YOUR TASK: From the first line of the records through the line containing "(IHC) photomicrograph of", retype every line exactly and nothing else.

PROVIDED RECORDS:
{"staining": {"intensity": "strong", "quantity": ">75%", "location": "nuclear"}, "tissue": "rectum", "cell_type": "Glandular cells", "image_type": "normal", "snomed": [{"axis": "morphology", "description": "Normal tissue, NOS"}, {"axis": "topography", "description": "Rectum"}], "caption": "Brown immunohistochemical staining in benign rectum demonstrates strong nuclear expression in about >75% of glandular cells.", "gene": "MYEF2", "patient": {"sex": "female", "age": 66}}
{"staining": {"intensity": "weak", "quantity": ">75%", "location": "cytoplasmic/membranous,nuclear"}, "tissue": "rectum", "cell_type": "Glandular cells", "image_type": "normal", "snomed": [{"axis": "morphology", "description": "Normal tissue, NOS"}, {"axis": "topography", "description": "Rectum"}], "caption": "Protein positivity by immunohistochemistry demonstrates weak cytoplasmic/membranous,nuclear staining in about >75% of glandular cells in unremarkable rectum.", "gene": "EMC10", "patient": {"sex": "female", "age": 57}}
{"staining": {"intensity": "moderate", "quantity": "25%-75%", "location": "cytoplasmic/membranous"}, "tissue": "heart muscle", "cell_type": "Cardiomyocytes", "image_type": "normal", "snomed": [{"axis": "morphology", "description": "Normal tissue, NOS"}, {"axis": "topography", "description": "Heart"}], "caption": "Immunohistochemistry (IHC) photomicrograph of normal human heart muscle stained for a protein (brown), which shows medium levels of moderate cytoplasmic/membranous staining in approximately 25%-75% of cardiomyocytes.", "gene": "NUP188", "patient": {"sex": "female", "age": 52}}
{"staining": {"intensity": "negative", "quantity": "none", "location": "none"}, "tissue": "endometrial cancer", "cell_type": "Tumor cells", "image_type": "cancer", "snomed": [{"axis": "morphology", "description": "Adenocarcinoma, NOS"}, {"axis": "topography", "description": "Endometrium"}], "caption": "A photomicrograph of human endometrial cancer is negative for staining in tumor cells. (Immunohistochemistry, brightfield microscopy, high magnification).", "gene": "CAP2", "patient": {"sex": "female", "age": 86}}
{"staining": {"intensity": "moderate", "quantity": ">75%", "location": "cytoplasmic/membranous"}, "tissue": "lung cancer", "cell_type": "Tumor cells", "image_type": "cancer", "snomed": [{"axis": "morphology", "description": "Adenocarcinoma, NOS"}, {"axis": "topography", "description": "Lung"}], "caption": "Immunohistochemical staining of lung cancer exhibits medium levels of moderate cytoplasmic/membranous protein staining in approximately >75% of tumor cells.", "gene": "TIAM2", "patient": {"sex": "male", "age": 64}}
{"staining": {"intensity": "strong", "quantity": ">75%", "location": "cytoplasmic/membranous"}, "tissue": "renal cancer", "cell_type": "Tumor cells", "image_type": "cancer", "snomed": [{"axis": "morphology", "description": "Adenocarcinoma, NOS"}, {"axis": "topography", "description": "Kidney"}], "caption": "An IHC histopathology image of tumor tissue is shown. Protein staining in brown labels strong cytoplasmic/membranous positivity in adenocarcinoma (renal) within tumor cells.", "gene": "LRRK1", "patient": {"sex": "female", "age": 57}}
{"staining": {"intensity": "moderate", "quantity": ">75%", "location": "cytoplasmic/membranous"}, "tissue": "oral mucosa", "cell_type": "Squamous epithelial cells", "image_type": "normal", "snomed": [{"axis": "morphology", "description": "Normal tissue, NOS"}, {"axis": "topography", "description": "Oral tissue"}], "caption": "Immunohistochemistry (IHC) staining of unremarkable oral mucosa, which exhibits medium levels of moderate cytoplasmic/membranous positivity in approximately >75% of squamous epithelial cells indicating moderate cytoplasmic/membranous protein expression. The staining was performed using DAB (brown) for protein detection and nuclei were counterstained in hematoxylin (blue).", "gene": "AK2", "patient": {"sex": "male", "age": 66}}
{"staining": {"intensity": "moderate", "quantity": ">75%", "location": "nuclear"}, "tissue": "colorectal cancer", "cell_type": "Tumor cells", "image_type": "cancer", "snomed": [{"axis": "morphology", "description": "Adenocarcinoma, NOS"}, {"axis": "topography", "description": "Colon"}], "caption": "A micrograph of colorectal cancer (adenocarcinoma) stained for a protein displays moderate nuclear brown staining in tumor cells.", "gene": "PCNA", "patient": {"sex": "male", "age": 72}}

WORKED SOLUTION:
{"staining": {"intensity": "strong", "quantity": ">75%", "location": "nuclear"}, "tissue": "rectum", "cell_type": "Glandular cells", "image_type": "normal", "snomed": [{"axis": "morphology", "description": "Normal tissue, NOS"}, {"axis": "topography", "description": "Rectum"}], "caption": "Brown immunohistochemical staining in benign rectum demonstrates strong nuclear expression in about >75% of glandular cells.", "gene": "MYEF2", "patient": {"sex": "female", "age": 66}}
{"staining": {"intensity": "weak", "quantity": ">75%", "location": "cytoplasmic/membranous,nuclear"}, "tissue": "rectum", "cell_type": "Glandular cells", "image_type": "normal", "snomed": [{"axis": "morphology", "description": "Normal tissue, NOS"}, {"axis": "topography", "description": "Rectum"}], "caption": "Protein positivity by immunohistochemistry demonstrates weak cytoplasmic/membranous,nuclear staining in about >75% of glandular cells in unremarkable rectum.", "gene": "EMC10", "patient": {"sex": "female", "age": 57}}
{"staining": {"intensity": "moderate", "quantity": "25%-75%", "location": "cytoplasmic/membranous"}, "tissue": "heart muscle", "cell_type": "Cardiomyocytes", "image_type": "normal", "snomed": [{"axis": "morphology", "description": "Normal tissue, NOS"}, {"axis": "topography", "description": "Heart"}], "caption": "Immunohistochemistry (IHC) photomicrograph of normal human heart muscle stained for a protein (brown), which shows medium levels of moderate cytoplasmic/membranous staining in approximately 25%-75% of cardiomyocytes.", "gene": "NUP188", "patient": {"sex": "female", "age": 52}}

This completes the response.